Subcellular location of the helper component-proteinase of Cowpea aphid-borne mosaic virus.

The helper component-proteinase (HC-Pro) of Cowpea aphid-borne mosaic virus (CABMV) was expressed in Escherichia coli and used to obtain HC-Pro antiserum that was used as an analytical tool for HC-Pro studies. The antiserum was used in immunofluorescence assays to study the subcellular location of HC-Pro expressed with other viral proteins in cowpea protoplasts in a natural CABMV infection, or in protoplasts transfected with a transient expression construct expressing HC-Pro separately from other viral proteins under the control of the 35S promoter. In both cases the protein showed a diffuse cytoplasmic location. Similar localisation patterns were shown in live protoplasts when the transient expression system was used to express HC-Pro as a fusion with the green fluorescent protein as a reporter. In an alternative expression system, the HC-Pro coding region was subcloned in-frame between the movement protein and large coat protein genes of RNA2 of Cowpea mosaic virus (CPMV). Upon transfection of protoplasts with this construct, HC-Pro was expressed as part of the RNA2 encoded polyprotein from which it was fully processed. In this case, the protein localised in broad cytoplasmic patches reminiscent of the typical CPMV induced cytopathic structures in which CPMV replication occurs, suggesting an interaction of HC-Pro with CPMV proteins or host factors in these structures. Finally, recombinant CPMV expressing HC-Pro showed a strongly enhanced virulence on cowpea and Nicotiana benthamiana consistent with the role of HC-Pro as a pathogenicity determinant, a phenomenon now known to be linked to its role as a suppressor of host defense responses based on post-transcriptional gene silencing.

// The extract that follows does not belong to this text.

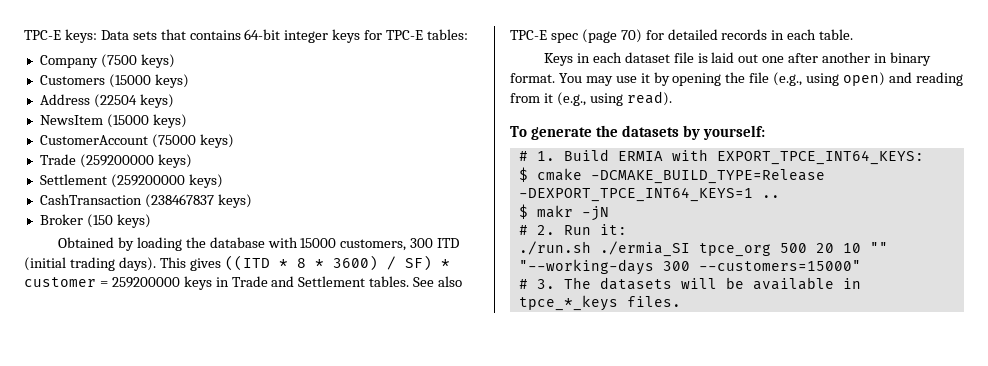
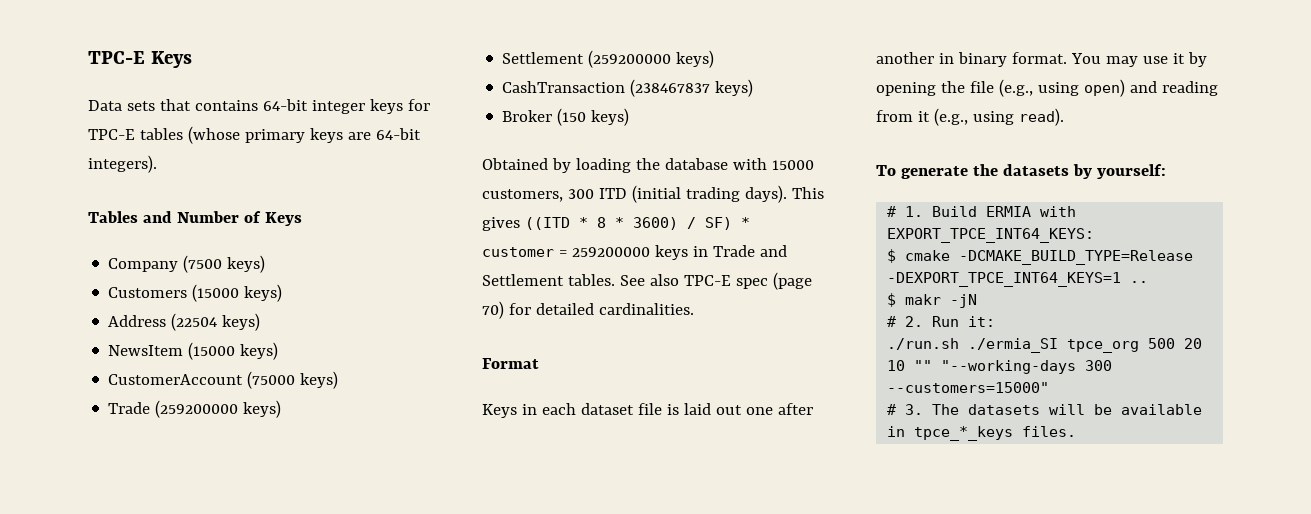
[24,29,97,43] TPC-E keys: -> [88,51,192,68] TPC-E Keys //
[427,29,469,40] tables: -> [139,126,421,144] [88,155,157,173] [88,211,302,226] tables (whose primary keys are 64-bit integers). // Tables and Number of Keys
[721,29,854,40] records in each table. -> [598,303,694,315] [482,358,539,369] cardinalities. // Format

Transgenic plants expressing HC-Pro show enhanced virus sensitivity while silencing of the transgene results in resistance.

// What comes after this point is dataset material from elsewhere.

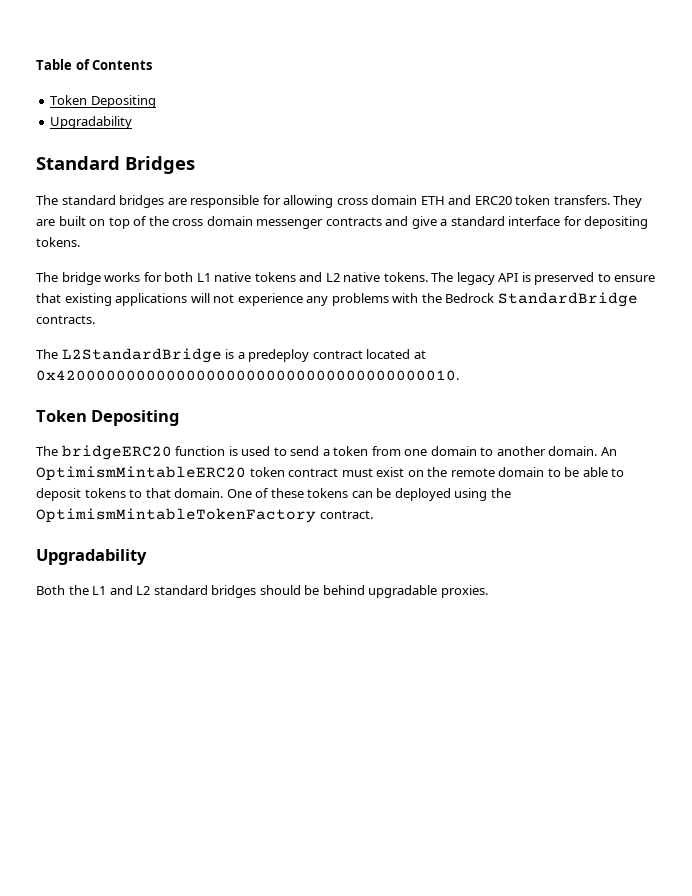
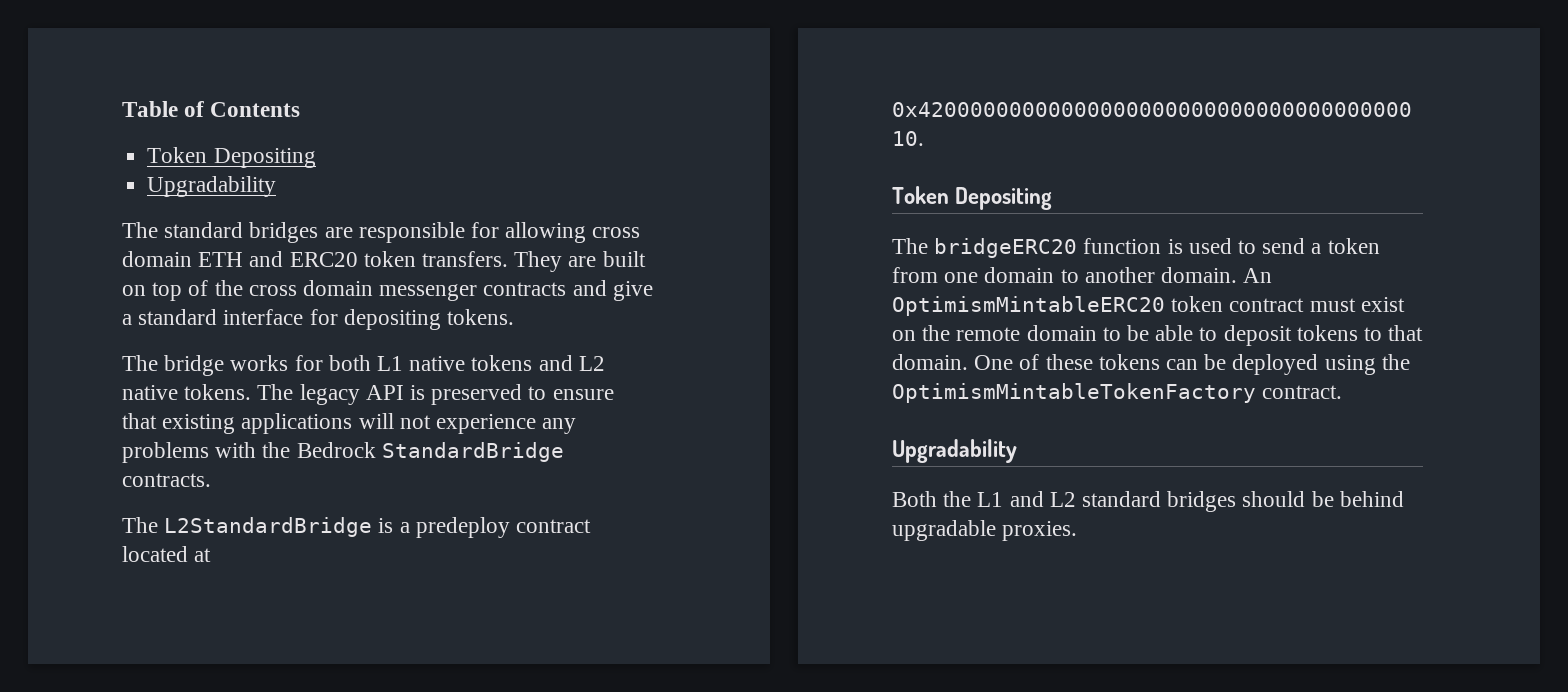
[36,156,195,174] // Standard Bridges -> (277, 186) none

Nicotiana benthamiana plants were engineered to express sequences of the helper component-proteinase (HC-Pro) of Cowpea aphid-borne mosaic potyvirus (CABMV). The sensitivity of the transgenic plants to infection with parental and heterologous viruses was studied. The lines expressing HC-Pro showed enhanced symptoms after infection with the parental CABMV isolate and also after infection with a heterologous potyvirus, Potato virus Y (PVY) and a comovirus, Cowpea mosaic virus (CPMV). On the other hand, transgenic lines expressing nontranslatable HC-Pro or translatable HC-Pro with a deletion of the central domain showed wild type symptoms after infection with the parental CABMV isolate and heterologous viruses. These results showed that CABMV HC-Pro is a pathogenicity determinant that conditions enhanced sensitivity to virus infection in plants, and that the central domain of the protein is essential for this. The severe symptoms in CABMV-infected HC-Pro expressing lines were remarkably followed by brief recovery and subsequent re-establishment of infection, possibly indicating counteracting effects of HC-Pro expression and a host defense response. One of the HC-Pro expressing lines (h48) was found to contain low levels of transgenic HC-Pro RNA and to be resistant to CABMV and to recombinant CPMV expressing HC-Pro. This indicated that h48 was (partially) posttranscriptionally silenced for the HC-Pro transgene inspite of the established role of HC-Pro as a suppressor of posttranscriptional gene silencing. Line h48 was not resistant to PVY, but instead showed enhanced symptoms compared to nontransgenic plants. This may be due to relief of silencing of the HC-Pro transgene by HC-Pro expressed by PVY.